An Integrated Development Environment
An integrated development environment (IDE) is an all-in-one tool for writing, editing, compiling, and running computer programs. And Eclipse is an excellent integrated development environment. In a sense, that's all ye need to know.
Of course, what you absolutely need to know and what's good for you to know may be two different things. You can learn all kinds of things about Java and Eclipse, and still benefit by learning more. So with that in mind, I've put together this chapter full of facts. I call it my "useful things to know about Eclipse" (my "uttkaE") chapter.
A Little Bit of History (Not Too Much)
In November 2001, IBM released $40 million worth of software tools into the public domain. Starting with this collection of tools, several organizations created a consortium of IDE providers. They called this consortium the Eclipse Foundation, Inc. Eclipse was to be "a universal tool platform - an open extensible IDE for anything and nothing in particular." (I know, it sounds a little like Seinfeld's "nothing." But don't be lead astray. Eclipse and Seinfeld have very little in common.)
This talk about "anything and nothing in particular" reflects Eclipse's ingenious plug-in architecture. At its heart, Eclipse isn't really a Java development environment. Eclipse is just a vessel - a holder for a bunch of add-ons that form a kick-butt Java, C++, or even a COBOL development environment. Each add-on is called a plug-in, and the Eclipse that you normally use is composed of more than 80 useful plug-ins.

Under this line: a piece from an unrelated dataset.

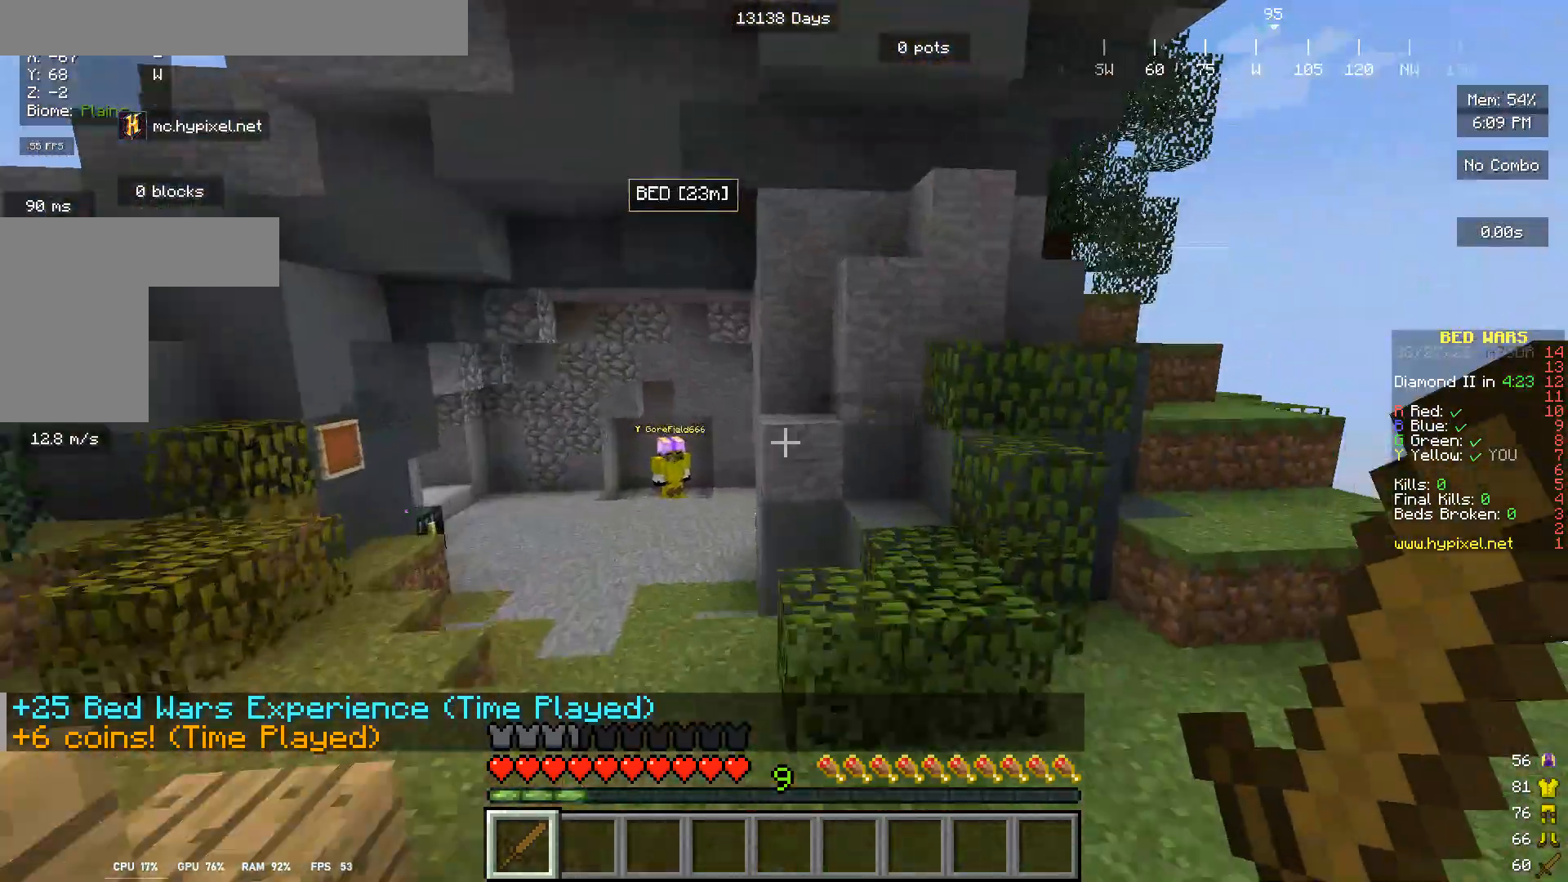
{"keys": ["w"], "mouse": [], "events": []}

While the Eclipse Foundation was shifting into high gear, several other things were happening in the world of integrated development environments. IBM was building WebSphere Studio Application Developer (WSAD) - a big Java development environment based on Eclipse. And Sun Microsystems was promoting NetBeans. Like Eclipse, NetBeans is a set of building blocks for creating Java development environments. But unlike Eclipse, NetBeans is pure Java. So a few years ago, war broke out between Eclipse people and NetBeans people. And the war continues to this day.
In 2004, the Eclipse Foundation turned itself from an industry consortium to an independent not-for-profit organization. Among other things, this meant having an Executive Director - Mike Milinkovich, formerly of Oracle Corporation. Apparently, Milinkovich is the Eclipse Foundation's only paid employee. Everybody else donates his or her time to create Eclipse - the world's most popular Java development environment.

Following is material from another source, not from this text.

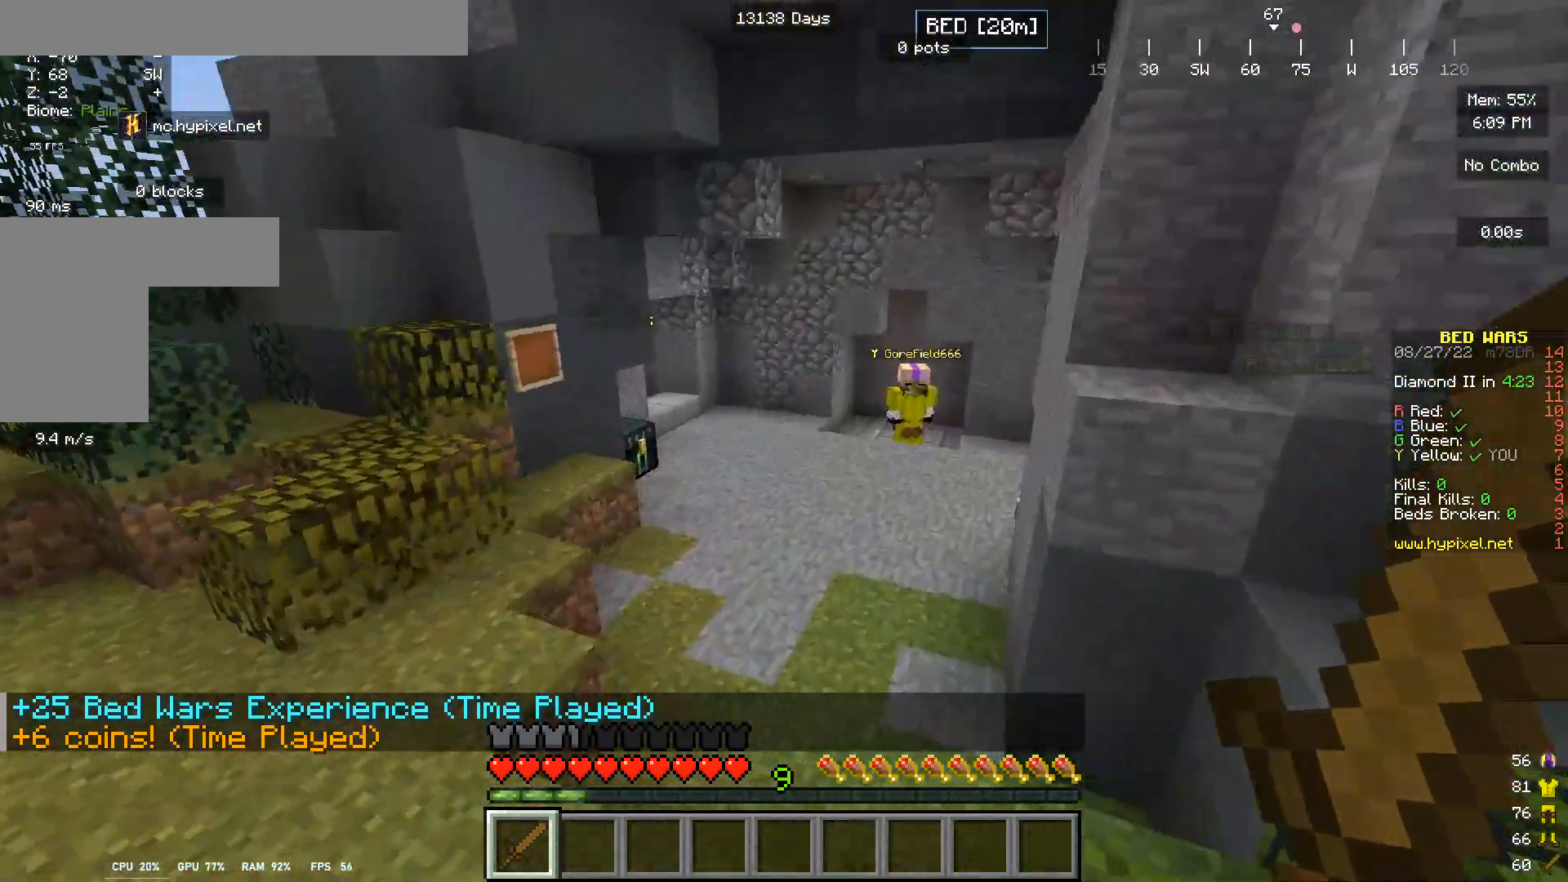
{"keys": ["w"], "mouse": [], "events": []}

The Grand Scheme of Things in Eclipse
The Eclipse Foundation divides its work into projects and subprojects. The projects you may hear about the most are the Eclipse project, the Eclipse Tools project, and the Eclipse Technology project.
Sure, these project names can be confusing. The "Eclipse project" is only one part of the Eclipse Foundation's work, and the "Eclipse project" is different from the "Eclipse Tools project." But bear with me. This section gives you some background on all these different projects.
And why would you ever want to know about the Eclipse Foundation's projects? Why should I bother you with details about the Foundation's administrative organization? Well, when you read about the Foundation's projects, you get a sense of the way the Eclipse software is organized. You have a better understanding of where you are and what you're doing when you use Eclipse.
The Eclipse project
The Eclipse project is the Eclipse Foundation's major backbone. This big Eclipse project has three subprojects - the Platform subproject, the Java Development Tools subproject, and the Plug-in Development subproject.
The Platform subproject
The Platform subproject deals with things that are common to all aspects of Eclipse - things such as text editing, searching, help pages, debugging, and versioning.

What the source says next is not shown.